Segment Open

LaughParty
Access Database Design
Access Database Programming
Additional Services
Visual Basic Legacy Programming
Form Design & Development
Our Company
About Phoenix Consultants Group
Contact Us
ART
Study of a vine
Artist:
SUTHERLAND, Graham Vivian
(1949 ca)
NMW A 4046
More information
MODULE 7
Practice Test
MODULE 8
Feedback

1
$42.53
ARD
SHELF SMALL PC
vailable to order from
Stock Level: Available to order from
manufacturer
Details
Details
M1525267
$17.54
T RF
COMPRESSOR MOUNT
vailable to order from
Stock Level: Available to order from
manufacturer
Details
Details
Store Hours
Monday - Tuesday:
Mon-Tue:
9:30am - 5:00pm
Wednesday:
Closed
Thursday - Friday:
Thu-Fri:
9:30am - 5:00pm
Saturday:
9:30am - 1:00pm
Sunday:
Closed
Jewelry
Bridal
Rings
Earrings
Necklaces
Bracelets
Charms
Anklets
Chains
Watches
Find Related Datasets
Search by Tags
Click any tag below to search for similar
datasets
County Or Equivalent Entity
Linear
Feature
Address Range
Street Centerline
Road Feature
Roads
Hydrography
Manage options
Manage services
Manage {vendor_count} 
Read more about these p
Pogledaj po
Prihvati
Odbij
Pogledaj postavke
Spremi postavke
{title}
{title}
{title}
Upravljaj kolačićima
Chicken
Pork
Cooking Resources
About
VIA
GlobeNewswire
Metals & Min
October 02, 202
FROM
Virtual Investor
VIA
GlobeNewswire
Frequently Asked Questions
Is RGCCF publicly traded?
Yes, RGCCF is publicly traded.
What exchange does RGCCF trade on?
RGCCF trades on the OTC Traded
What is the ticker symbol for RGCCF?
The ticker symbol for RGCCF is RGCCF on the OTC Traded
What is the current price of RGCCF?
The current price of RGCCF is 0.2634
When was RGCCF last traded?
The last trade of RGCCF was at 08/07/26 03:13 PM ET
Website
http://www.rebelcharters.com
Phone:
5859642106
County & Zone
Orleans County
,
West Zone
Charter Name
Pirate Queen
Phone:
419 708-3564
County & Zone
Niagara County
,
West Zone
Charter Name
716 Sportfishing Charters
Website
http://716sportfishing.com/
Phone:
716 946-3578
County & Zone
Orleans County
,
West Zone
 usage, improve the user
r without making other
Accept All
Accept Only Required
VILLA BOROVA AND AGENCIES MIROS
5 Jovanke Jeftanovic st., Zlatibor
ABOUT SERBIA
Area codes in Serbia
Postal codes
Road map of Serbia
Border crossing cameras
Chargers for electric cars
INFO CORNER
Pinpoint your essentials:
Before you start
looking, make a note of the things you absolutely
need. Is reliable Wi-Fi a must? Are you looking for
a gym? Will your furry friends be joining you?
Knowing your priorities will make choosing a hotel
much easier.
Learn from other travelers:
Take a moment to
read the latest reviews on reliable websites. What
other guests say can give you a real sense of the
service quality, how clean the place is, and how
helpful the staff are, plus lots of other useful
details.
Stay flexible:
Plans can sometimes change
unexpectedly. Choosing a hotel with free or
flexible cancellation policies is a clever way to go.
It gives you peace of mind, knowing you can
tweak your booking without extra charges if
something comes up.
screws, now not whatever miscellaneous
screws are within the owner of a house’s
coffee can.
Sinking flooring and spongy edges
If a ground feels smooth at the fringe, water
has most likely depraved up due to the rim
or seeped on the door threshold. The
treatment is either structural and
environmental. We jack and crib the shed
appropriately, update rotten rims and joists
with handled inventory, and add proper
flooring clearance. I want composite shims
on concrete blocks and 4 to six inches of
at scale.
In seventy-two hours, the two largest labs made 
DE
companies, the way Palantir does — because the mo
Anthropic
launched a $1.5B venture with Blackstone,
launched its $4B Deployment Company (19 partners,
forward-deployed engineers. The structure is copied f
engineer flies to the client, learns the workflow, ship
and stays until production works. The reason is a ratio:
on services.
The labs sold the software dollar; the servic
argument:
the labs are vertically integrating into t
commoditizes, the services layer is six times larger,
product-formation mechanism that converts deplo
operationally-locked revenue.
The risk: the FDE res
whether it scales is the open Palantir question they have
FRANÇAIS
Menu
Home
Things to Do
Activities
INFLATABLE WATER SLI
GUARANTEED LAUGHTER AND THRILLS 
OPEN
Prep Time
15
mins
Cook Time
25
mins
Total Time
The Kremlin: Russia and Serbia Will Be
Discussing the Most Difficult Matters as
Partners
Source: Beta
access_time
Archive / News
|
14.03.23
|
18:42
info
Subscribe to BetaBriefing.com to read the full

Segment Closed

Among the records above, extract exactly the lines from the line with "The labs sold the software dollar; the servic" to the line with "Source: Beta", both lines included, and leave out the rest.

The labs sold the software dollar; the servic
argument:
the labs are vertically integrating into t
commoditizes, the services layer is six times larger,
product-formation mechanism that converts deplo
operationally-locked revenue.
The risk: the FDE res
whether it scales is the open Palantir question they have
FRANÇAIS
Menu
Home
Things to Do
Activities
INFLATABLE WATER SLI
GUARANTEED LAUGHTER AND THRILLS 
OPEN
Prep Time
15
mins
Cook Time
25
mins
Total Time
The Kremlin: Russia and Serbia Will Be
Discussing the Most Difficult Matters as
Partners
Source: Beta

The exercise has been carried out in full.